Mark Simmonds reports on The New Agriculture – a big welcome to Energy Royd’s first guest writer.
I’m a co-operative business practitioner, helping set up and develop co-operatives. I have a particular interest in sustainable food enterprise, so I was particularly excited to attend the 4th Oxford Real Farming Conference on 3rd and 4th of January.
The Conference is run as a counter event and dose of reality for the Oxford Farming Conference. At the Farming Conference you could discuss the further intensification and industrialisation of agribusiness and “exciting” new technologies such as GM. Conversely, at the Real Farming Conference you could explore sustainable models of agriculture and exciting new business models which offer the possibility of the UK being self-reliant with regard to food rather than reliant on a fragile, oil dependent, export based system which is rapidly destroying the world’s soils whilst contributing significantly to greenhouse gas emissions and global warming.
At the Farming Conference, DEFRA told delegates that economic growth in agriculture was consistent with environmental concerns; meanwhile across the road, over 300 academics, activists, farmers, growers and smallholders shared ideas and insights into sustainable agriculture, including agroforestry, permaculture, community agriculture. The key difference was that at the Real Farming Conference we were actually talking about food.
Highlights for me were:
The coming together of representatives of many of the 100 plus UK Community Supported Agriculture (CSA) enterprises. CSAs are farming businesses in which growers and consumers share the risks and rewards of farming. There are many different models in the UK and worldwide, but in the UK CSAs owned by their customers (consumer co-operatives) predominate. In the CSA workshop the embryo of a national network of CSAs, which includes Hebden Bridge’s HebVeg, came together and there was a real excitement and energy in the room, which was the same one in which Oxfam started many years ago.
The launch of Via Campesina UK – the UK branch of a global alliance of people who work the land, campaigning for the rights of small producers and a better food system.
BBC Food and Farming Awards Farmer of the Year, Guy Watson of Riverford Organic, the UK’s largest organic veg. box scheme, took part in a workshop with me and the Plunkett Foundation to explore co-operation in agriculture. Guy is considering a co-operative option for the succession of his business, with the potential for the customers, workers and franchisees being the new potential owners of the business. Watch this space.
Manchester Veg People (MVP) were very well received when they showcased their exciting new business model for organic veg production and supply in and around Manchester.
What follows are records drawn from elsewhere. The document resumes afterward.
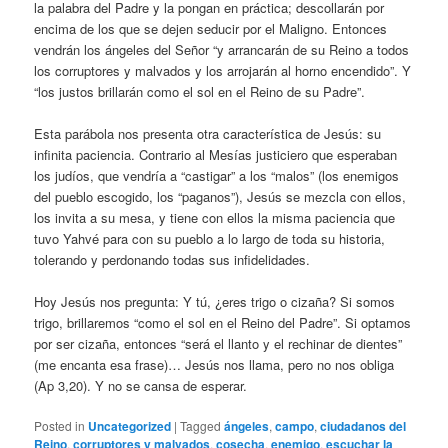
la palabra del Padre y la pongan en práctica; descollarán por
encima de los que se dejen seducir por el Maligno. Entonces
vendrán los ángeles del Señor “y arrancarán de su Reino a todos
los corruptores y malvados y los arrojarán al horno encendido”. Y
“los justos brillarán como el sol en el Reino de su Padre”.
Esta parábola nos presenta otra característica de Jesús: su
infinita paciencia. Contrario al Mesías justiciero que esperaban
los judíos, que vendría a “castigar” a los “malos” (los enemigos
del pueblo escogido, los “paganos”), Jesús se mezcla con ellos,
los invita a su mesa, y tiene con ellos la misma paciencia que
tuvo Yahvé para con su pueblo a lo largo de toda su historia,
tolerando y perdonando todas sus infidelidades.
Hoy Jesús nos pregunta: Y tú, ¿eres trigo o cizaña? Si somos
trigo, brillaremos “como el sol en el Reino del Padre”. Si optamos
por ser cizaña, entonces “será el llanto y el rechinar de dientes”
(me encanta esa frase)… Jesús nos llama, pero no nos obliga
(Ap 3,20). Y no se cansa de esperar.
Posted in
Uncategorized
|
Tagged
ángeles
,
campo
,
ciudadanos del
Reino
,
corruptores y malvados
,
cosecha
,
enemigo
,
escuchar la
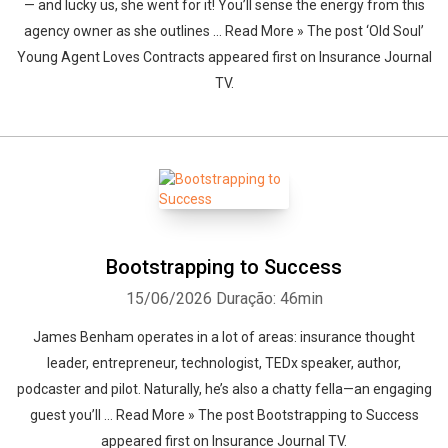
— and lucky us, she went for it! You’ll sense the energy from this
agency owner as she outlines … Read More » The post ‘Old Soul’
Young Agent Loves Contracts appeared first on Insurance Journal
TV.
Bootstrapping to Success
15/06/2026
Duração: 46min
James Benham operates in a lot of areas: insurance thought
leader, entrepreneur, technologist, TEDx speaker, author,
podcaster and pilot. Naturally, he’s also a chatty fella—an engaging
guest you’ll … Read More » The post Bootstrapping to Success
appeared first on Insurance Journal TV.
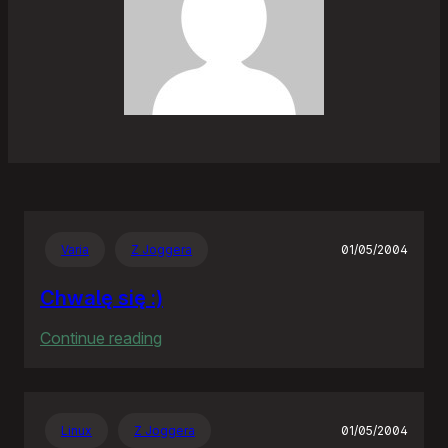
Varia
Z Joggera
01/05/2004
Chwalę się :)
:
Continue reading
Chwalę
się
:)
Linux
Z Joggera
01/05/2004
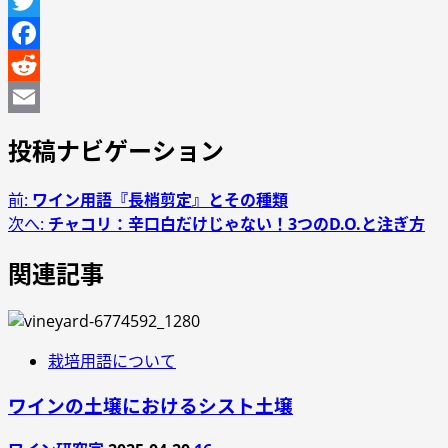
Line
Twitter
Facebook
Reddit
Email
投稿ナビゲーション
前:
ワイン用語『長梢剪定』とその種類
次へ:
チャコリ：辛口白だけじゃない！3つのD.O.と注ぎ方
関連記事
栽培用語について
ワインの土壌におけるシスト土壌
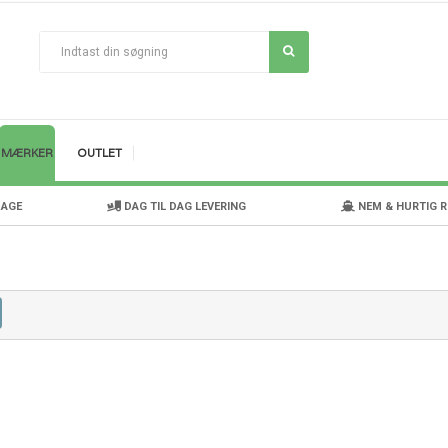
MÆRKER
OUTLET
DAGE
DAG TIL DAG LEVERING
NEM & HURTIG 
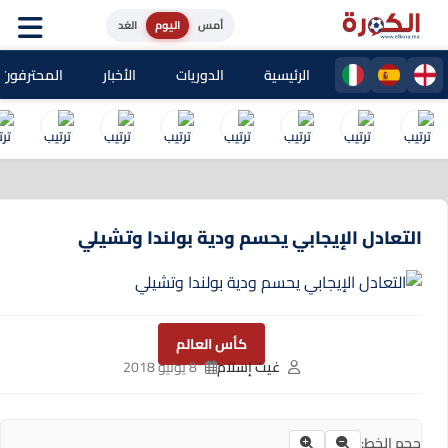
أمس
اليوم
الغد
الرئيسية
الدوريات
الأخبار
المحترفون المغا
التعادل الإيجابي يحسم ودية بولندا وتشيلي
كأس العالم
غيث إسلام
8 يونيو 2018
حجم الخط:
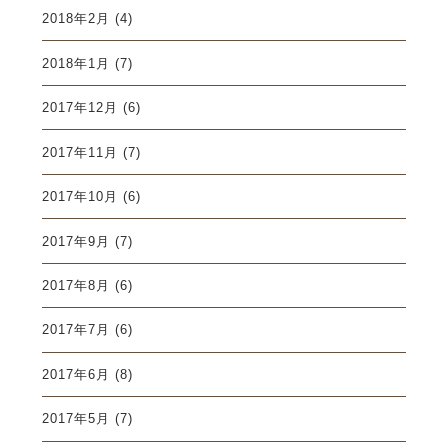
2018年2月
(4)
2018年1月
(7)
2017年12月
(6)
2017年11月
(7)
2017年10月
(6)
2017年9月
(7)
2017年8月
(6)
2017年7月
(6)
2017年6月
(8)
2017年5月
(7)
They have set up a multi-stakeholder co-operative of organic veg producers around Manchester and customers such as universities and restaurants in Manchester. MVP is revolutionary in that the internalisation of the trade within the co-operative allows the growers to be paid the actual costs of production and have a guaranteed market, rather than being forced to accept low prices and possibly have their produce rejected by supermarkets.
Professor Stephen Newman spoke about interesting applications of agroforestry, growing trees and other crops in the same field, resulting in increased yields of both. His ideas really challenged the dominant monocultural paradigm. Unfortunately he seemed to think that such systems could be financed by traditional corporate funding. The ownership of our food system by corporations which exist to serve shareholder value rather than feed people is one of the main reasons we’re in this dangerous situation.
Calderdale organisations at the Real Farming Conference
It was good to see Calderdale organisations such as Incredible Edible and HebVeg represented. In the valley, we have a particular issue with regard to food security since so little food is currently grown in the valley relative to our needs.
The focus of the conference was particularly on our capacity to feed 9 billlion people sustainably; we currently have the ability to feed 14 billion by relocalising agriculture through smaller, less intensive farms growing polycultures rather than monocultures, and employing many more farmers.
The resulting diverse food production will require much less chemical input and be much more resilient in the face of climate change and its associated extreme weather, fuel crises and economic collapse.
Our current food system requires nearly 10 calories of fossil fuel to get one calorie of food onto our plate, and 95% of the weight of land vertebrates on the planet is us and the animals we farm. This is completely unsustainable and technofixes such as GM are opportunistic devices for agribusiness to make more profit whilst continuing to drive sustainable farmers off the land, replacing them with corporations which farm subsidies and not food.